YOUR DATA WILL BE PROCESSED WITHIN THE EU / EEA OR THE UK
The User’s personal data is stored within the European Union/UK in the databases of Mindler Ltd or those of its service providers.
Your personal data will not be transferred or processed in a country outside the EU / EEA / UK without your explicit consent.
YOUR RIGHTS OVER YOUR DATA
This is your personal data. You therefore have the right to obtain information on the processing of your personal data and to determine the modalities. Below is a brief summary of your rights.
- a right of access to your data: you have the right to obtain confirmation that your data is being processed or not as well as the communication of a copy of your data and information relating to the characteristics of the processing carried out on this data ;
- a right to rectify your inaccurate information and incomplete data;
- a right to the erasure of data which is no longer necessary for the processing, a right to withdraw your consent to the processing, a right to oppose the processing of your data when there are no grounds legitimate and compelling justifying the processing, a right of opposition to commercial prospecting;
- a right to restriction of processing in the event of inaccuracy of your data while they are being checked, or when they are no longer necessary for the exercise of legal rights;
- a right to the portability of your data, in order to request the transmission to another controller of the data provided with your consent or on the occasion of the conclusion of the contract; and
- a right not to be the subject of a decision based exclusively on automated processing producing significant legal effects concerning you.

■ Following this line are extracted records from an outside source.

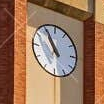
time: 10:55
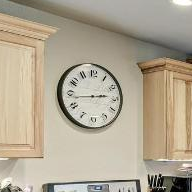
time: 2:43
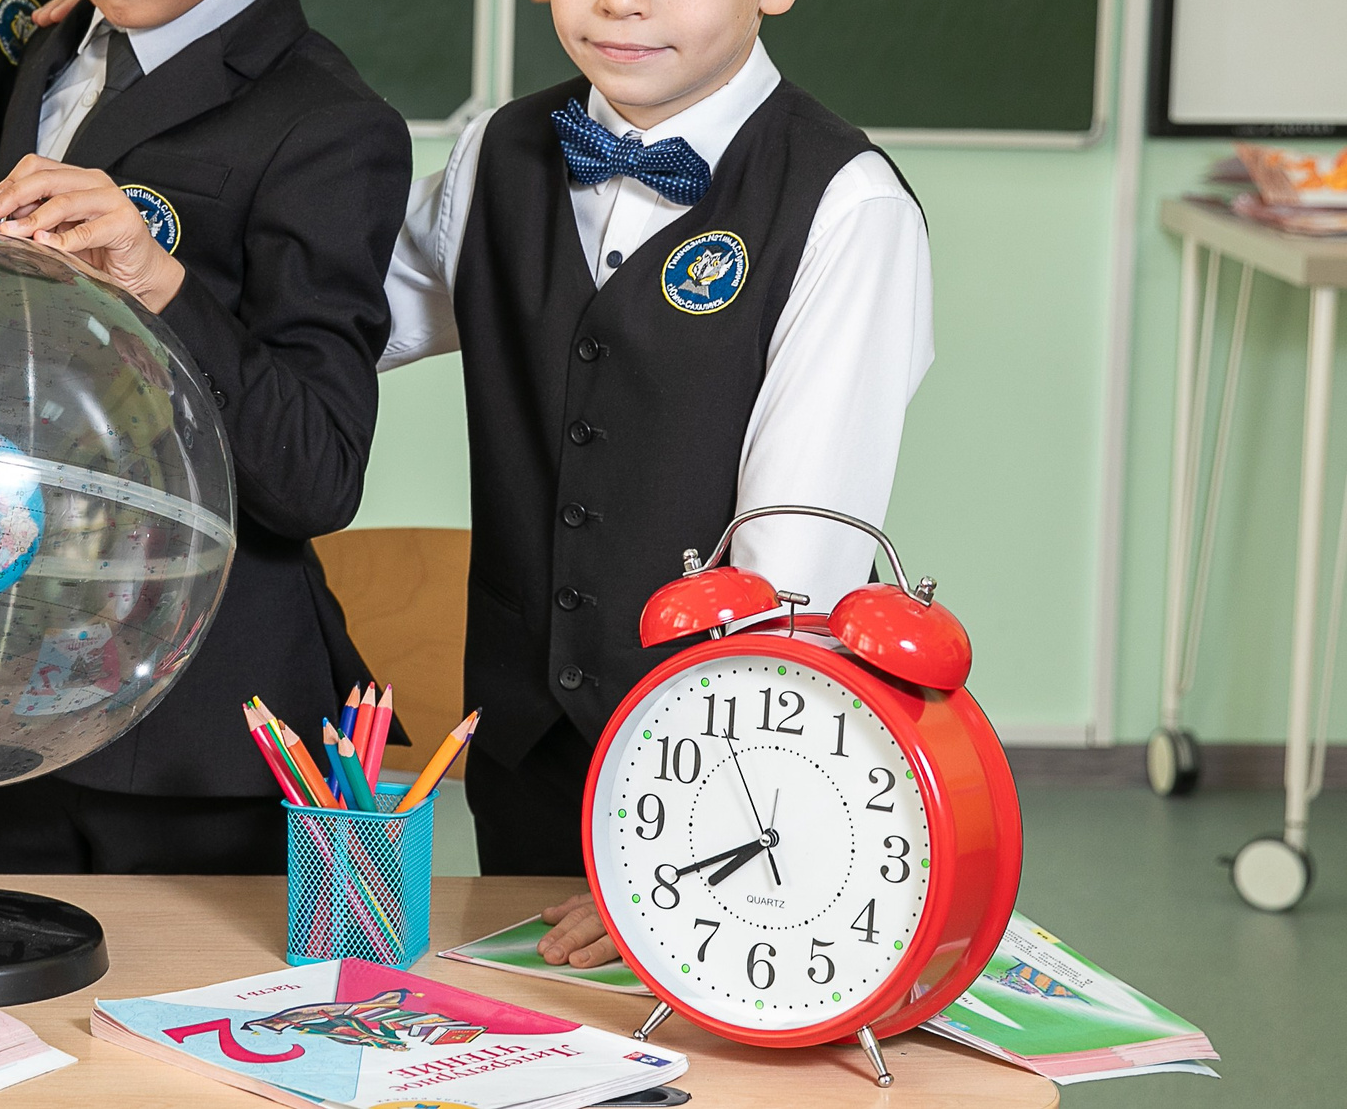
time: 7:40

Certain legal provisions may limit the exercise of some of your rights. Mindler Ltd or the Healthcare Provider may in particular be bound by a legal or ethical obligation to keep your data for a defined period. If your data must be kept due to legal obligations, it will only be used to the extent necessary to meet these obligations and for no other purpose.
YOU CAN CONTACT US AT ANY TIME
Your request must specify your first and last names, e-mail address or postal address to which you want Mindler to send a response.

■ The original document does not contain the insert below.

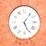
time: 5:06
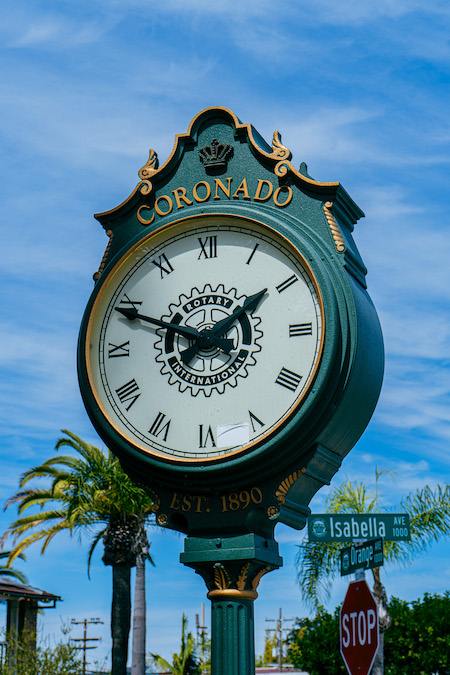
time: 1:49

For security reasons and to avoid fraudulent requests, you may be asked to provide proof of identity before a request can be published.
In accordance with the law, your requests will be answered within one month of receipt (or receipt of satisfactory proof of ID).
You have the right to lodge a complaint with the Information Commissioner’s Office in the UK if you believe that the processing of your personal data does not comply with the applicable regulations.